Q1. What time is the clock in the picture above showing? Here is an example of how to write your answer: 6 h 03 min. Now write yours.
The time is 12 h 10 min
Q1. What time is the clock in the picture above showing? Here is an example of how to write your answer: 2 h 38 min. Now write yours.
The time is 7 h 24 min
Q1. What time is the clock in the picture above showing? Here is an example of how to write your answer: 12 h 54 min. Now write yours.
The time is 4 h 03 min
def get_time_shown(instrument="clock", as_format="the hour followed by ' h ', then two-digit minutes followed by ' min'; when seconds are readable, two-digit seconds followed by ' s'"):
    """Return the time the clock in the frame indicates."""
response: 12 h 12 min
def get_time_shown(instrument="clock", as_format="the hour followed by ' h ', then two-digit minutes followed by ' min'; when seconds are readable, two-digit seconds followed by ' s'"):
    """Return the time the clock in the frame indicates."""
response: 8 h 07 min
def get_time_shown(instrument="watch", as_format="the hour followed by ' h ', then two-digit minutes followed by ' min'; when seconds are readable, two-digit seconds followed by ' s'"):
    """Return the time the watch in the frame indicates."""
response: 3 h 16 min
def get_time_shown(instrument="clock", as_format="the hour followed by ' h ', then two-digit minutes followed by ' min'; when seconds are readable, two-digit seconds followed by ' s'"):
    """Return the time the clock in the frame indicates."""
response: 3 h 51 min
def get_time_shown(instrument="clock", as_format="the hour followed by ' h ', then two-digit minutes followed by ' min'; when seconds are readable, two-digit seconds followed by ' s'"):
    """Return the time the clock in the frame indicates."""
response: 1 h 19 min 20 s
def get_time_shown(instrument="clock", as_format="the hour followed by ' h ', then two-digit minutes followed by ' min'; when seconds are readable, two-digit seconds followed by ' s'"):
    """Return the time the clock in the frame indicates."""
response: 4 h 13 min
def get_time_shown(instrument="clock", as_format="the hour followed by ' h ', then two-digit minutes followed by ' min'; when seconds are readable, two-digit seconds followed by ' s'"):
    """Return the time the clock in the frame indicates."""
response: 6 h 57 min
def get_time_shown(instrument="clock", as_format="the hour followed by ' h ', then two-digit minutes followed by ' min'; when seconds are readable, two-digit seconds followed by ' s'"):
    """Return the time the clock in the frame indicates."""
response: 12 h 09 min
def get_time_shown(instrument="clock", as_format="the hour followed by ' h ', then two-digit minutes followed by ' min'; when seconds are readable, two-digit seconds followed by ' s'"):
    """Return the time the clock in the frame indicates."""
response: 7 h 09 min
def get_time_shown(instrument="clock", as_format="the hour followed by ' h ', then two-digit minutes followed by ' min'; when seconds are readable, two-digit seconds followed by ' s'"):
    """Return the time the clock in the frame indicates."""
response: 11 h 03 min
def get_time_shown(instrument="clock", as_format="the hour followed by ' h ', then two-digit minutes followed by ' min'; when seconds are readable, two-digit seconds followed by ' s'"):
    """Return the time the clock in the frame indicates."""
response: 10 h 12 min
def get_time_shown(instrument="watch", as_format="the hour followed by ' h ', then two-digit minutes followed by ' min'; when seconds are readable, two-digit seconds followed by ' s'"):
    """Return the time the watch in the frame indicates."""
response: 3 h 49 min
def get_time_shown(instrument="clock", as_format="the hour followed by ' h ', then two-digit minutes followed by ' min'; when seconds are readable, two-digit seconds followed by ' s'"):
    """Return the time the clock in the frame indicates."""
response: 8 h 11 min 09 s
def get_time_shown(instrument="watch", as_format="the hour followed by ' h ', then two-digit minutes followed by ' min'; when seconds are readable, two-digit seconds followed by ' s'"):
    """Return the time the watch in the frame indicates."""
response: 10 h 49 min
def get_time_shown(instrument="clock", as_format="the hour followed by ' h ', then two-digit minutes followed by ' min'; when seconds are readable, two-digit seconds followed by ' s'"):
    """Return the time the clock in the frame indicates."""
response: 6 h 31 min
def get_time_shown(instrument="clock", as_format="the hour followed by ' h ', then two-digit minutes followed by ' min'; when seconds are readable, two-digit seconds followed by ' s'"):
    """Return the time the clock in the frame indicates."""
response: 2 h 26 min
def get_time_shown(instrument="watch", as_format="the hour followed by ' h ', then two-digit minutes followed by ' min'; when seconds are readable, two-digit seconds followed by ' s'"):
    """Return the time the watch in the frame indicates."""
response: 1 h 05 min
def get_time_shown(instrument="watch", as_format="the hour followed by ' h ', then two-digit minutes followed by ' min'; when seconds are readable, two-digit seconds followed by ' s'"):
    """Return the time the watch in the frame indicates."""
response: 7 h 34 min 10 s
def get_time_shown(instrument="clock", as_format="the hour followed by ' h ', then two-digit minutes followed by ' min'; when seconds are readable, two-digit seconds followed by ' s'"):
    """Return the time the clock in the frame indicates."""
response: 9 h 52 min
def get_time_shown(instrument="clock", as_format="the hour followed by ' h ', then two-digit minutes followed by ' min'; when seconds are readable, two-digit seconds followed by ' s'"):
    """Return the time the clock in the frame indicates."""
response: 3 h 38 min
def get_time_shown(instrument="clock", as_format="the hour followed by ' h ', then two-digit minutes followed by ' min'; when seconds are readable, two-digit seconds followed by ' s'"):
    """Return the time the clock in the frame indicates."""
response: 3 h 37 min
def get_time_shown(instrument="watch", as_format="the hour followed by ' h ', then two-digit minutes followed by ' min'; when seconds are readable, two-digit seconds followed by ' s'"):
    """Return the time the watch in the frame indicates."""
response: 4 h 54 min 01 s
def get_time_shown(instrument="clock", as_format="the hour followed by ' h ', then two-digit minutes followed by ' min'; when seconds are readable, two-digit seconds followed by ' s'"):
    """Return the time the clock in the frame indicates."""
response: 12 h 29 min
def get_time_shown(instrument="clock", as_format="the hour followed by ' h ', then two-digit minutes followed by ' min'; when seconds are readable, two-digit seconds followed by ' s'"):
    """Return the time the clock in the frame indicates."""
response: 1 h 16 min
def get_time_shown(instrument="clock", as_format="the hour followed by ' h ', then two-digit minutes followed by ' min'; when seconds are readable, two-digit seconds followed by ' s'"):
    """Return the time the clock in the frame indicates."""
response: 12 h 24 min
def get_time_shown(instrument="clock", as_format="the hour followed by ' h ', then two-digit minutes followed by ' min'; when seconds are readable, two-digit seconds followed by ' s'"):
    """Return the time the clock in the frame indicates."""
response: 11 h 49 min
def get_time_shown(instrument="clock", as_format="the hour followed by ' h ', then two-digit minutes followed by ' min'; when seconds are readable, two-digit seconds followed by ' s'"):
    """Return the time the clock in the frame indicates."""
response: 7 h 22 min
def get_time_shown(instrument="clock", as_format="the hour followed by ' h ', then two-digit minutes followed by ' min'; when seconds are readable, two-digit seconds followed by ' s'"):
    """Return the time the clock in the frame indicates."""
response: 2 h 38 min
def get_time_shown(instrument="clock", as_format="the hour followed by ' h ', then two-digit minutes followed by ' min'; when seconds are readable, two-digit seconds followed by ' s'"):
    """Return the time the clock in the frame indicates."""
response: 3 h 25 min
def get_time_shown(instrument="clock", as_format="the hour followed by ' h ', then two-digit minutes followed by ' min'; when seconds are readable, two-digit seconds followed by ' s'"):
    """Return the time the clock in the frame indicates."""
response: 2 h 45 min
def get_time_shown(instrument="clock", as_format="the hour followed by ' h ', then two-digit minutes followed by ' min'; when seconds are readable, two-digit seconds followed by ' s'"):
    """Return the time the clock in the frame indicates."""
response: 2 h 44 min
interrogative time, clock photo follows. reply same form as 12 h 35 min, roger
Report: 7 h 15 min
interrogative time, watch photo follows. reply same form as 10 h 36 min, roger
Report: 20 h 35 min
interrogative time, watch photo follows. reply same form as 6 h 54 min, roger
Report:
────────
- AIM:
Can you repeat the records above word for word, from the line that contains "interrogative time, watch photo follows. reply same form as 6" up to and including the last line of the records?

- EXERCISE RESPONSE:
interrogative time, watch photo follows. reply same form as 6 h 54 min, roger
Report:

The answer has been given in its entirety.